Our first indication of this was in the messaging both Xbox and Apple gave alongside their respective price hikes. Microsoft stated that "console storage and memory prices have increased by more than 2.5x and we expect another doubling by the fall of 2027." Meanwhile, Apple told MacRumors the following: "The rapid expansion of AI data centers has created an extraordinary surge in demand for memory and storage. We have never seen a component price increase this much, this quickly."
Essentially, there is a wild increase in demand for the components that game consoles, tablets, and computers share with the data centers that companies use to power AI. Because companies like Microsoft and Apple are paying more to make each unit of their product, those cost increases have, in turn, made their way into retail pricing. And sadly, many companies don't think this is a temporary, 2026-specific issue.

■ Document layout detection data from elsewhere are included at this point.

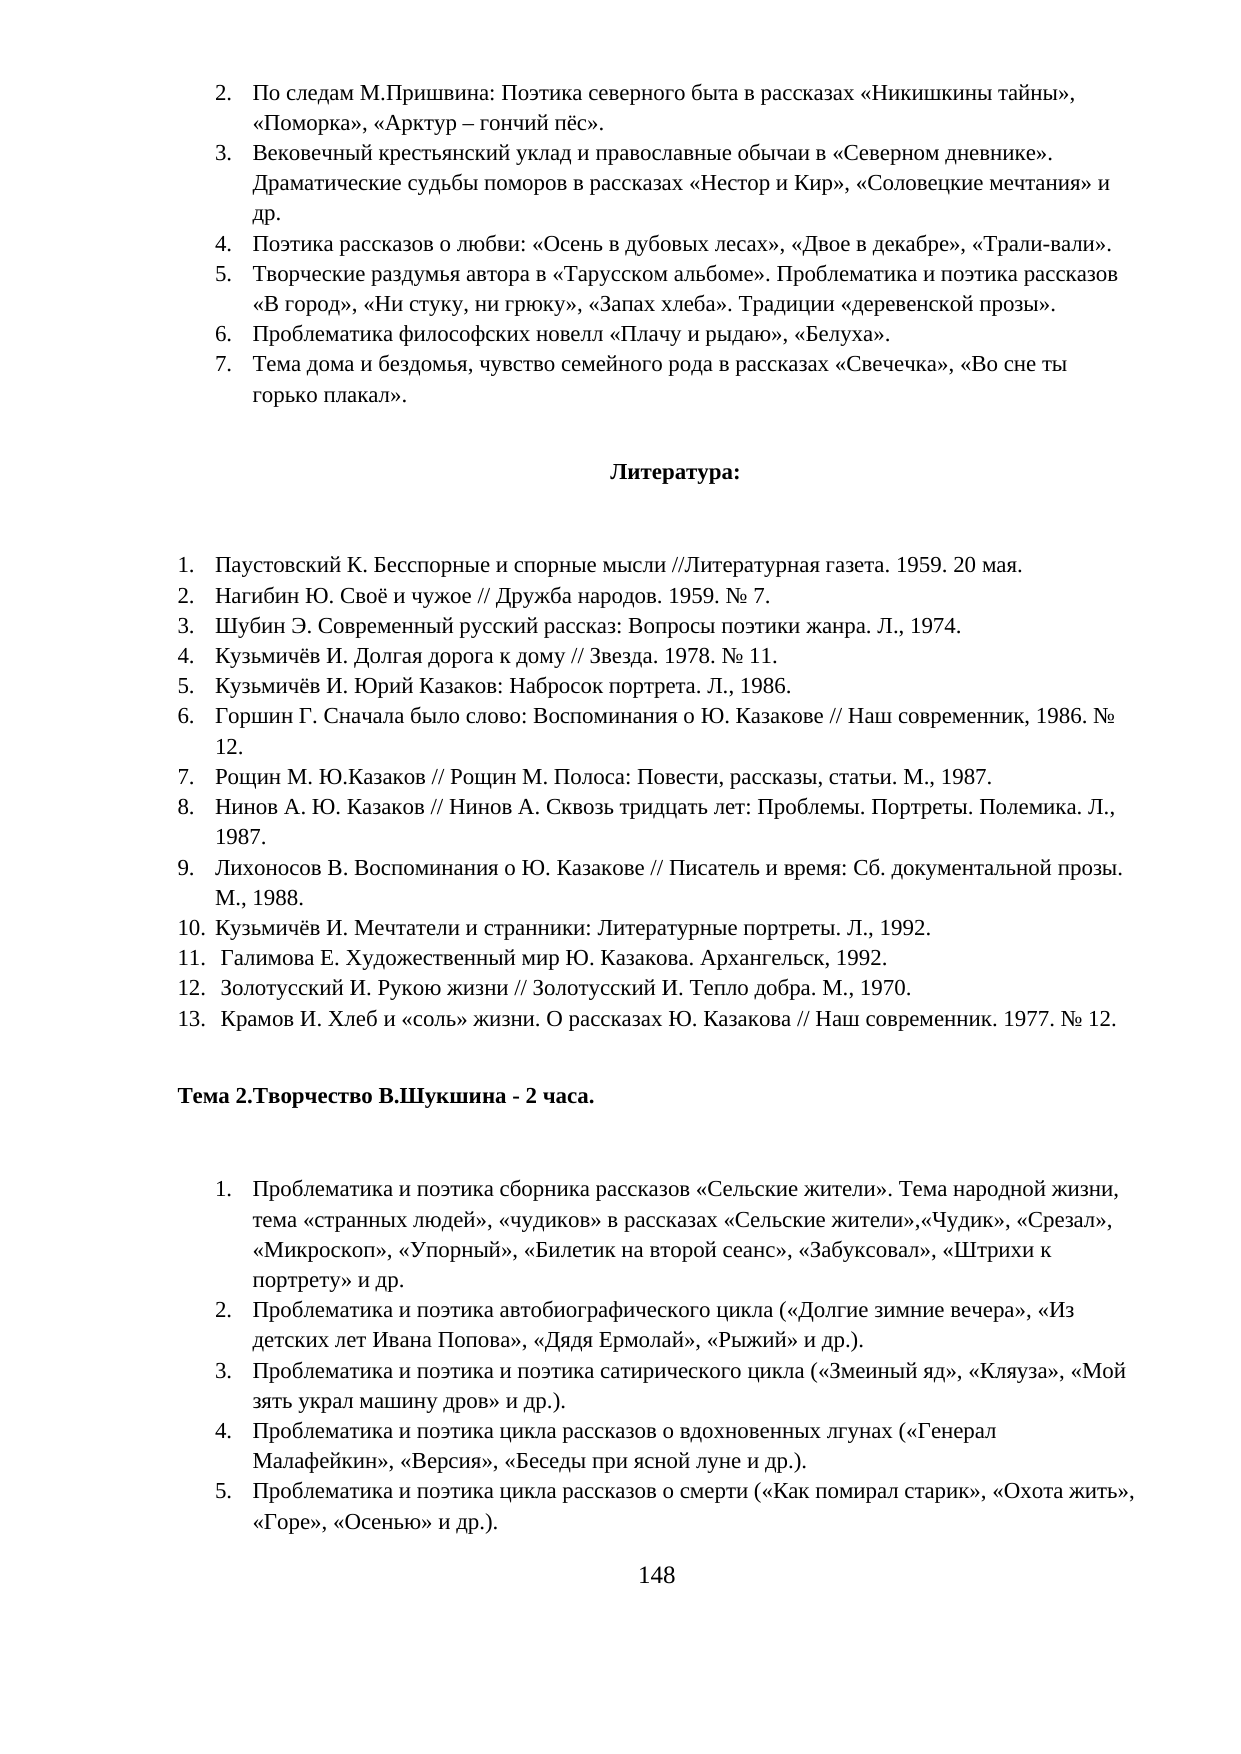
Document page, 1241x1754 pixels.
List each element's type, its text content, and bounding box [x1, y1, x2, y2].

list Вековечный крестьянский уклад и православные обычаи в «Северном дневнике». Драматические судьбы поморов в рассказах «Нестор и Кир», «Соловецкие мечтания» и др. [215, 139, 1136, 226]
list Проблематика и поэтика и поэтика сатирического цикла («Змеиный яд», «Кляуза», «Мой зять украл машину дров» и др.). [215, 1357, 1136, 1413]
list Тема дома и бездомья, чувство семейного рода в рассказах «Свечечка», «Во сне ты горько плакал». [215, 351, 1136, 407]
list Проблематика и поэтика цикла рассказов о вдохновенных лгунах («Генерал Малафейкин», «Версия», «Беседы при ясной луне и др.). [215, 1417, 1136, 1474]
list Рощин М. Ю.Казаков // Рощин М. Полоса: Повести, рассказы, статьи. М., 1987. [177, 763, 1136, 789]
list Кузьмичёв И. Долгая дорога к дому // Звезда. 1978. № 11. [177, 642, 1136, 668]
text Литература: [215, 458, 1136, 484]
list Горшин Г. Сначала было слово: Воспоминания о Ю. Казакове // Наш современник, 1986. № 12. [177, 703, 1136, 759]
list Творческие раздумья автора в «Тарусском альбоме». Проблематика и поэтика рассказов «В город», «Ни стуку, ни грюку», «Запах хлеба». Традиции «деревенской прозы». [215, 260, 1136, 316]
list Золотусский И. Рукою жизни // Золотусский И. Тепло добра. М., 1970. [177, 974, 1136, 1001]
list Проблематика и поэтика цикла рассказов о смерти («Как помирал старик», «Охота жить», «Горе», «Осенью» и др.). [215, 1478, 1136, 1534]
list Лихоносов В. Воспоминания о Ю. Казакове // Писатель и время: Сб. документальной прозы. М., 1988. [177, 854, 1136, 910]
text Тема 2.Творчество В.Шукшина - 2 часа. [177, 1082, 1136, 1108]
list Проблематика и поэтика сборника рассказов «Сельские жители». Тема народной жизни, тема «странных людей», «чудиков» в рассказах «Сельские жители»,«Чудик», «Срезал», «Микроскоп», «Упорный», «Билетик на второй сеанс», «Забуксовал», «Штрихи к портрету» и др. [215, 1176, 1136, 1292]
list Проблематика философских новелл «Плачу и рыдаю», «Белуха». [215, 320, 1136, 347]
list Кузьмичёв И. Юрий Казаков: Набросок портрета. Л., 1986. [177, 672, 1136, 699]
list Галимова Е. Художественный мир Ю. Казакова. Архангельск, 1992. [177, 944, 1136, 971]
list Паустовский К. Бесспорные и спорные мысли //Литературная газета. 1959. 20 мая. [177, 552, 1136, 578]
list Поэтика рассказов о любви: «Осень в дубовых лесах», «Двое в декабре», «Трали-вали». [215, 230, 1136, 256]
list Шубин Э. Современный русский рассказ: Вопросы поэтики жанра. Л., 1974. [177, 612, 1136, 638]
list Кузьмичёв И. Мечтатели и странники: Литературные портреты. Л., 1992. [177, 914, 1136, 940]
list Нагибин Ю. Своё и чужое // Дружба народов. 1959. № 7. [177, 582, 1136, 608]
list Крамов И. Хлеб и «соль» жизни. О рассказах Ю. Казакова // Наш современник. 1977. № 12. [177, 1005, 1136, 1031]
list Проблематика и поэтика автобиографического цикла («Долгие зимние вечера», «Из детских лет Ивана Попова», «Дядя Ермолай», «Рыжий» и др.). [215, 1296, 1136, 1353]
list По следам М.Пришвина: Поэтика северного быта в рассказах «Никишкины тайны», «Поморка», «Арктур – гончий пёс». [215, 79, 1136, 135]
list Нинов А. Ю. Казаков // Нинов А. Сквозь тридцать лет: Проблемы. Портреты. Полемика. Л., 1987. [177, 793, 1136, 850]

Image: XboxComputerbase and VGC reported that Lenovo executive director Martin Hiegl said that prices will "never" come back down to where they were just a year or two ago while speaking at a German ISC conference. Micron, a company at the epicenter of this current memory crisis facing the tech industry, had harsh words about the situation and toward Apple while speaking to The Wall Street Journal. "We told a couple of the customers who were being very aggressive with pricing at that time that this is not constructive," Micron CGO Sumit Sadana explained. "A lot of the industry investments got shut down in 2023 because of really poor pricing and really poor margins."

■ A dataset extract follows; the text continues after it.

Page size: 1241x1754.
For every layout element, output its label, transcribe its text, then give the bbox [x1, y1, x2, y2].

Micron has also locked in high memory prices for the next five years, per The Register. With them adamant about sticking to that higher price point and even going so far as to blame companies like Apple for the shortage, even Big Tech companies have accepted that they won't be bringing prices back down for a while.
Obviously, hearing that things will get worse before they get better isn't great for gamers. The Steam Machine has already faced backlash for its high price, and now Microsoft and potentially Sony will launch next-gen consoles at a time when component prices are at all-time highs. Expect to pay much more than has historically been the case for new gaming hardware in the coming years because most tech is about to get even more expensive.